The conversation moved to their lives, a frantic catching-up of missed years: Nicole had a twenty-year-old daughter who was a junior at Yale and a twenty-five-year-old son in law school. Shayla had a fourteen-year-old girl and a husband whose name I recognized from the Forbes list.
They had both decided to spend the summer in Cousins this year, lured back by the same magnetic nostalgia that kept our families tethered to this stretch of sand like ships in a harbor, unable to truly sail away from the place that defined them. It felt like the "old guard" was reclaiming the beach, and I was the latest recruit.
As the afternoon wound down and the tea grew cold, Mom turned to me, her expression soft and knowing.
"So, are you having fun being a deb so far? Or do you want to make a run for the parking lot before the next course of scones and social obligations? We can be home in ten minutes if we leave now, and I'll even let you pick the movie tonight."
I looked at the room full of history, ex-girlfriends, and the looming threat of having to find an escort in a town that seemed to remember my parents better than I did.
I looked at Nicole and Shayla, realizing that these women were the living blueprints for the drama I was currently embroiled in.
I reached out and took my mom's hand, feeling the small, comforting warmth of her palm against mine.
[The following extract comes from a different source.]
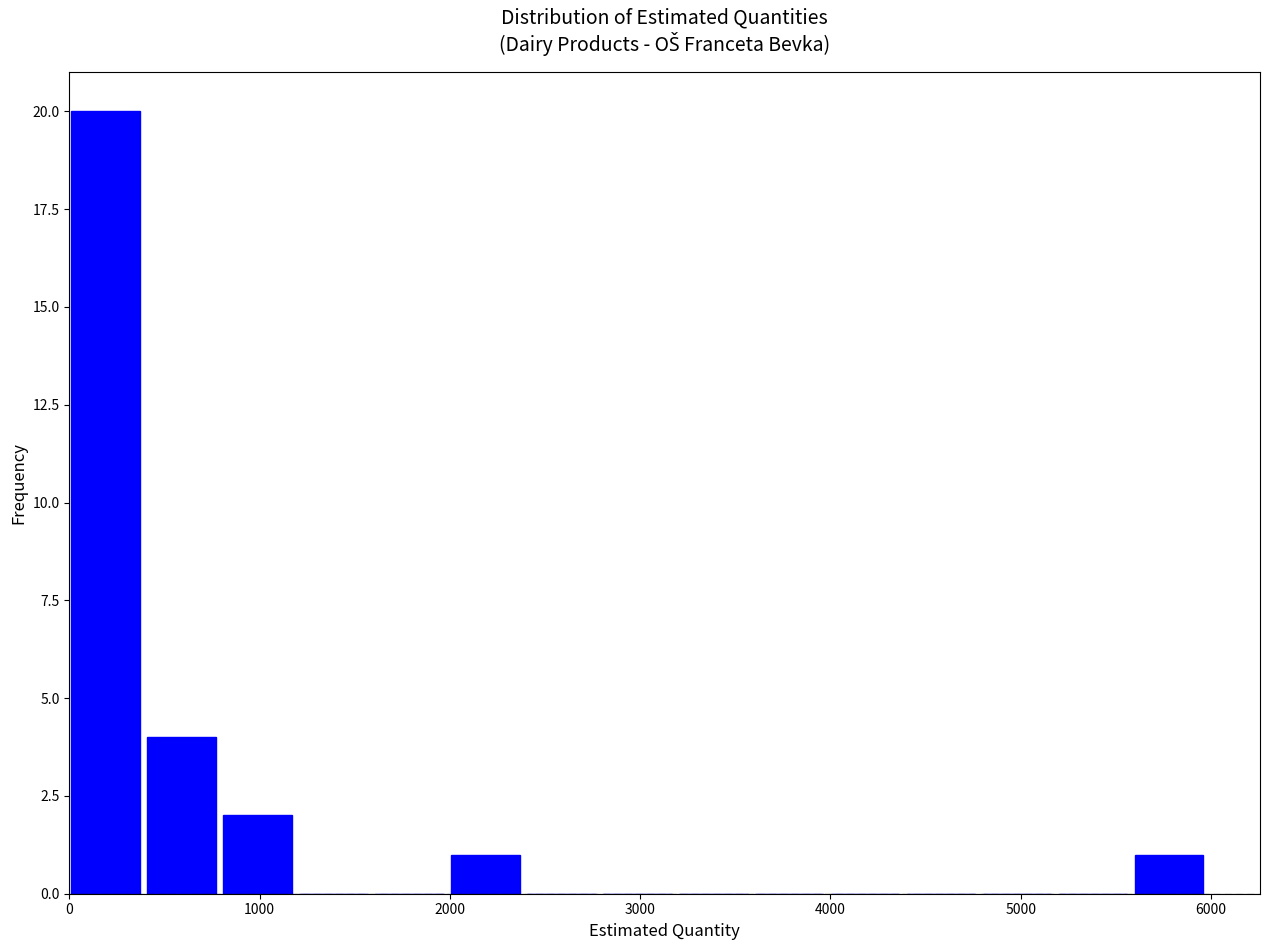

Read against the x-axis, roughly where is the centre of the tallest bar?

200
"I think I'm going to need you for all of these things," I said truthfully. "I don't think I can navigate this new world alone."
My mom squeezed my hand back, a solid, grounding presence in a room full of silk and expectations. "Don't worry, Summer. If I survived my own debutante season, you'll be fine."
She nudged me toward the dining room. "Now, let's go find those scones with the strawberry jam and cream."